## [Task directions]
List every line of the data below that contains the word "avec".

## [Records]
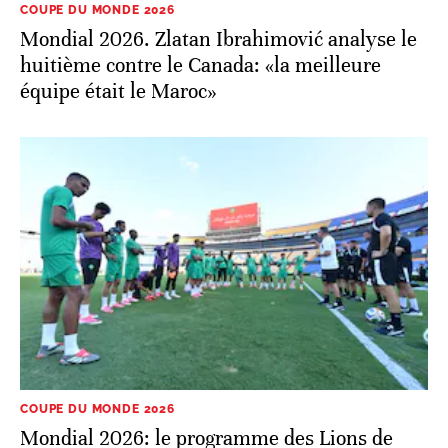
COUPE DU MONDE 2026
Mondial 2026: le programme des Lions de
l’Atlas avant le quart de finale Maroc-France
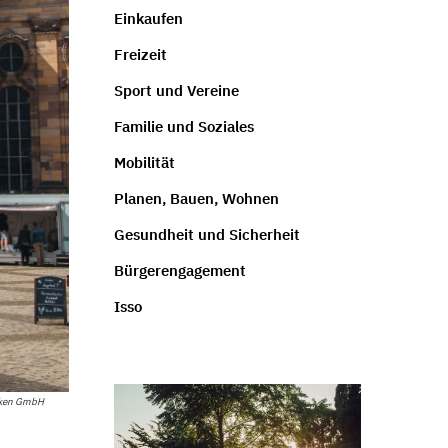
Einkaufen
Freizeit
Sport und Vereine
Familie und Soziales
Mobilität
Planen, Bauen, Wohnen
Gesundheit und Sicherheit
Bürgerengagement
Isso
cken GmbH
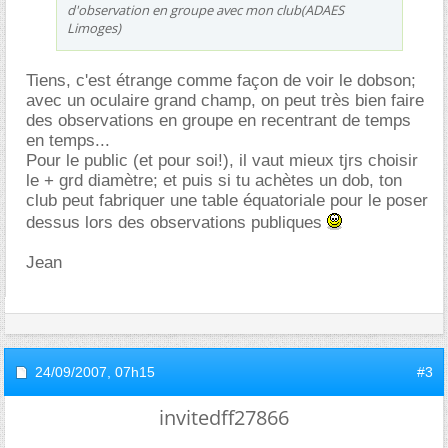
d'observation en groupe avec mon club(ADAES
Limoges)
Tiens, c'est étrange comme façon de voir le dobson;
avec un oculaire grand champ, on peut très bien faire
des observations en groupe en recentrant de temps
en temps...
Pour le public (et pour soi!), il vaut mieux tjrs choisir
le + grd diamètre; et puis si tu achètes un dob, ton
club peut fabriquer une table équatoriale pour le poser
dessus lors des observations publiques
Jean
24/09/2007,
07h15
#3
invitedff27866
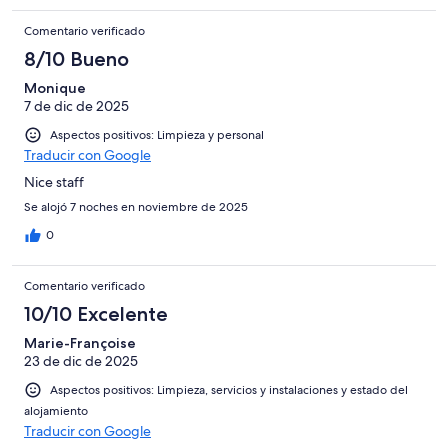
Comentario verificado
8/10 Bueno
Monique
7 de dic de 2025
Aspectos positivos: Limpieza y personal
Traducir con Google
Nice staff
Se alojó 7 noches en noviembre de 2025
0
Comentario verificado
10/10 Excelente
Marie-Françoise
23 de dic de 2025
Aspectos positivos: Limpieza, servicios y instalaciones y estado del
alojamiento
Traducir con Google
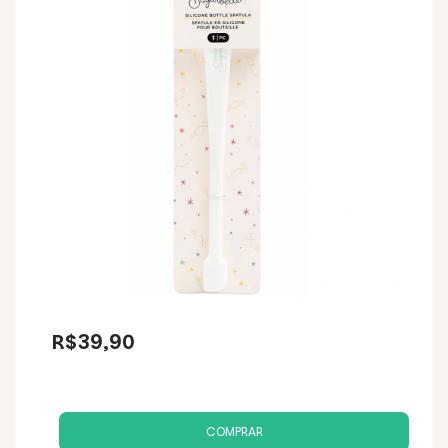
R$39,90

## [Solution]
d'observation en groupe avec mon club(ADAES
avec un oculaire grand champ, on peut très bien faire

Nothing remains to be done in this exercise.